EXTRACT TO READ ::
========================
For Timetabling Solutions Version 10 desktop software

PLEASE READ THIS LICENCE CAREFULLY

The terms and conditions and the relationship between you (either an individual person or a legal entity) and Timetabling Solutions Pty Ltd (Licensor) shall be governed by this Licence Agreement. By installing, copying, downloading, accessing or otherwise using the software supplied with this Licence you agree to be bound by the terms and conditions of this Licence Agreement. If you do not agree to the terms of this Licence Agreement, do not install access or use the Software. You must return the Software to your place of purchase for a full refund.

1. DEFINITIONS

You and Timetabling Solutions. When we say you or your, we mean both you and any entity or school you are authorised to represent.

When we say Timetabling Solutions, we, our or us, we are talking about the Timetabling Solutions entity you contract with and pay fees to based on the edition of the Timetabling Solutions product you are using.

People invited to use Timetabling Solutions. An invited User is a person other than the person or entity that purchased the Licence who has been invited to use our software or services. If you are an invited User, you must also accept these terms to use our software or services.

User means a person with a First name, Last name, and Email address associated with a school on the Timetabling Solutions Management Portal that allows them to Sign in and Activate Version 10.

Activate means full access to the software installed on that machine. When the software is not activated, you can open data files, view, print and export but will not be able to save changes.

Confidential Information means any information and materials, in any form and including information relating to Intellectual Property Rights, which comes into the possession of either party which belongs to or relates to or is about the other party pursuant to or as a result of or in performance of this Licence Agreement, including without limitation, data, know-how, drawings, designs, inventions, techniques, processes, analysis, strategies, research and development data, production know-how and in the case of the Licensor, including the Software.

Installation Support means assistance given by Timetabling Solutions for successful installation and ongoing performance of the software.

Intellectual Property Rights means all intellectual property rights conferred under statute, common law and equity including without limitation any Confidential Information, copyright, moral rights, patent and trademarks, and includes any right to apply for registration of those intellectual property rights, and any rights to processes, formulae, designs, reports, drawings, specifications, software, blueprints, patent applications, know-how, source codes, manuals and research.
========================
(Extracted data entries)
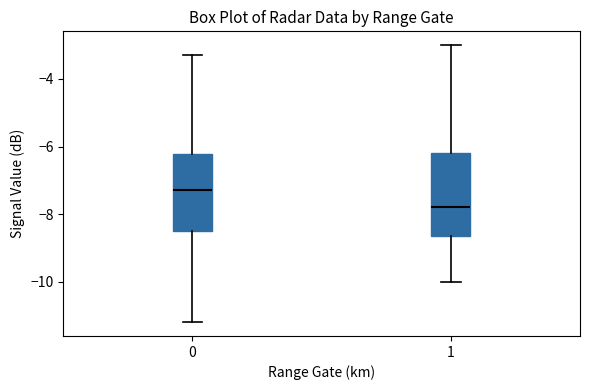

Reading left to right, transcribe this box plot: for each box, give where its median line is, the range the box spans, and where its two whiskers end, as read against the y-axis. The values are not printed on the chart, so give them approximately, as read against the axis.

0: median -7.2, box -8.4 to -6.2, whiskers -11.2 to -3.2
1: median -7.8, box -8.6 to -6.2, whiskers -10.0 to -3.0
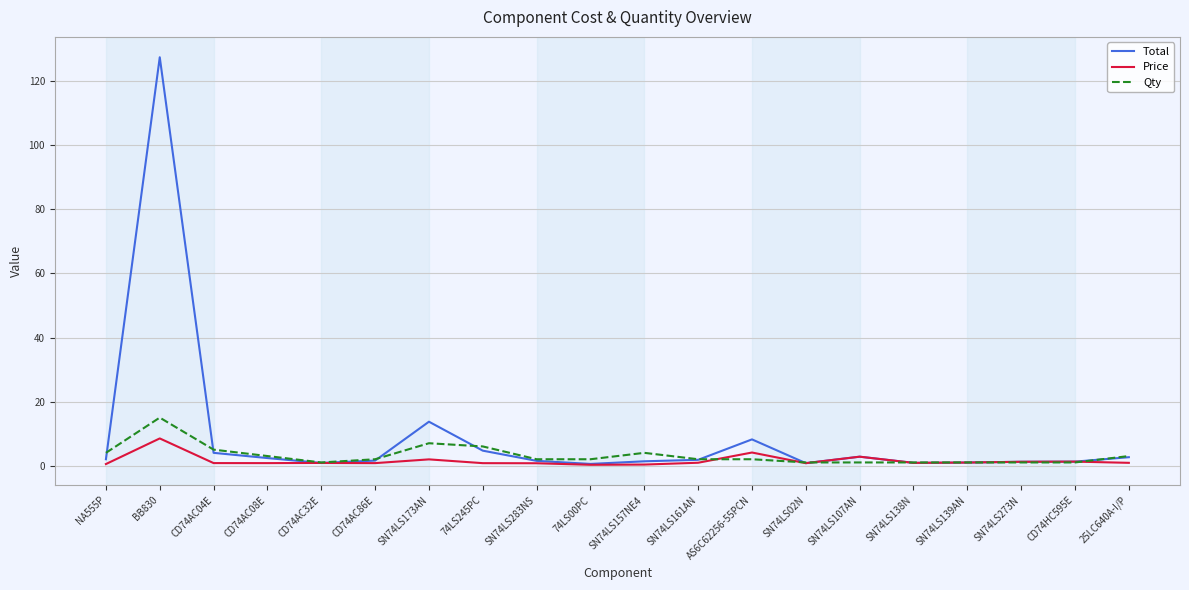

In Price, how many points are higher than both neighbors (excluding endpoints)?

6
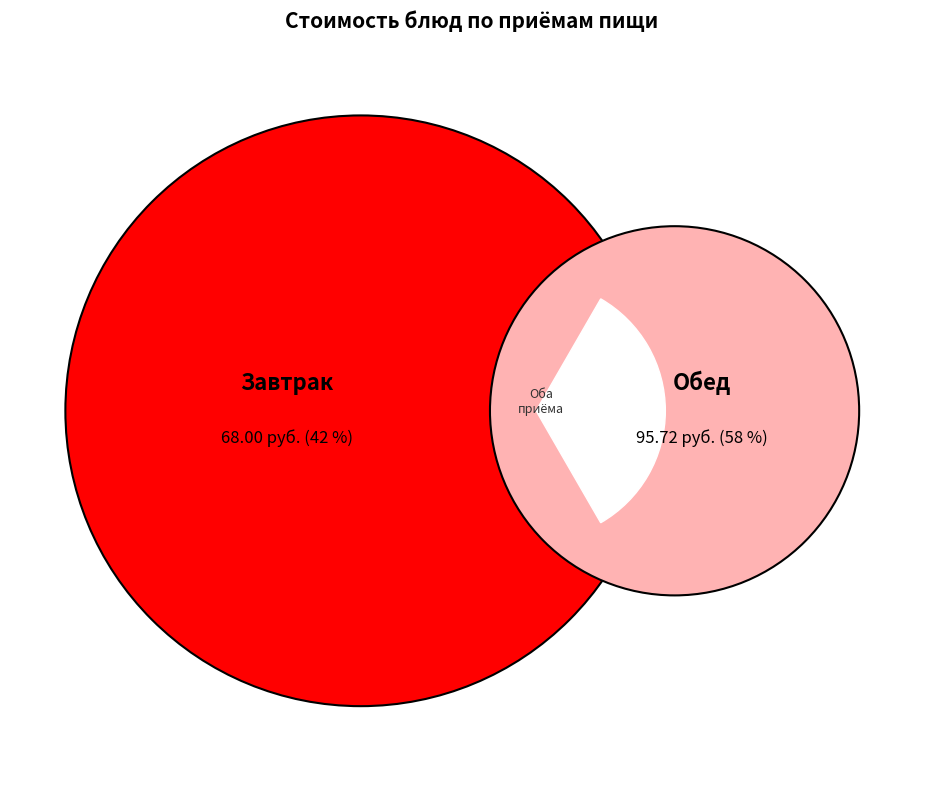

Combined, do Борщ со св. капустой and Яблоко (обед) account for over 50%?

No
========================
EXERCISE :: Extend the Timetabling Solutions licence agreement from its last sentence, adding further text in the same style.

ANSWER BOX ::
Software means "Timetabling Solutions Version 10", “V10” and, where the context permits, includes software updates, additional modules, user guides, instructional manuals, supplements and related materials we may provide to you to the extent that they are not subject to a separate Licence agreement.

Tax Invoice means the document provided to you by Timetabling Solutions that details the price, any tax that has been applied a description of the item and if purchasing software, the Licence Term to use the software and the site name that is being Licenced.

Licence means a named site licence under this Licence Agreement to use the Software. Your Licence(s) name will be listed on your Tax Invoice and expire at the end of the term outlined in your Tax Invoice.

Licence Fee means the fee payable by you for the Licence.

Licensor means Timetabling Solutions Pty Ltd. As trustee for the TTS Business trust.

ABN: 14 982 024 114
Level 3, 49-51 Malop St
GEELONG, VIC, AUSTRALIA 3220
Phone: +61 3 5228 3700
Email: support@timetabling.com.au

Moral Right means a right of attribution of authorship; a right not to have authorship falsely attributed; a right of integrity of authorship; or a right of a similar nature which is conferred by statute, and which exists or comes to exist anywhere in the world in a deliverable form comprised within this Licence Agreement.

Payment Method means valid and current credit card information, bank account information or other valid payment information in a form accepted by Timetabling Solutions.

Upgrades and Updates mean new versions or new releases of the Software, which may include enhancement.

2. APPLICATION OF THE TERMS & CONDITIONS OF THIS LICENCE AGREEMENT

2.1. The Licensor grants to you a Licence to use the Software in accordance with the terms and conditions of this Licence Agreement.

2.2. Where you have bought this Software as an upgrade to an earlier version of the Software, this Licence shall supersede any previous Licence.

2.3. This Licence Agreement contains the entire agreement between the Licensor and you in relation to the Software and supersedes any prior agreements and understandings, whether written or oral.

2.4. The Licensor reserves all rights not expressly granted to you. The Software is licenced, not sold.

3. FEES AND PAYMENT

3.1 You shall pay all fees in accordance with the applicable Tax Invoice at the time such fees are due and payable

3.2 If you add additional User Accounts during the Initial Term or a Renewal Term, the associated Fees will be pro-rated based on the number of months such new Accounts were active. Fees for User Accounts added during a monthly period will be prorated for the remaining time of the monthly period in which they were purchased.

3.3 You are responsible for maintaining complete and accurate billing and contact information for the Services.

3.4 You understand that Timetabling Solutions does not collect nor store any payment and/or credit card information from you and that Credit Card payments are facilitated separately by Chargent, eWay, or any other third-party payment or service facility used by Timetabling Solutions.

3.5 You understand that any and all Payment Methods supplied by you for any Fee transaction is transmitted directly to the Payment Service used by Timetabling Solutions, which processes, stores, and otherwise uses such information in order to facilitate payments of the Fees. If you use the eWay Payment Service to pay the Fees, you acknowledge and agree that you will be subject to eWay's Services Agreement, located at https://www.eway.com.au/legal/.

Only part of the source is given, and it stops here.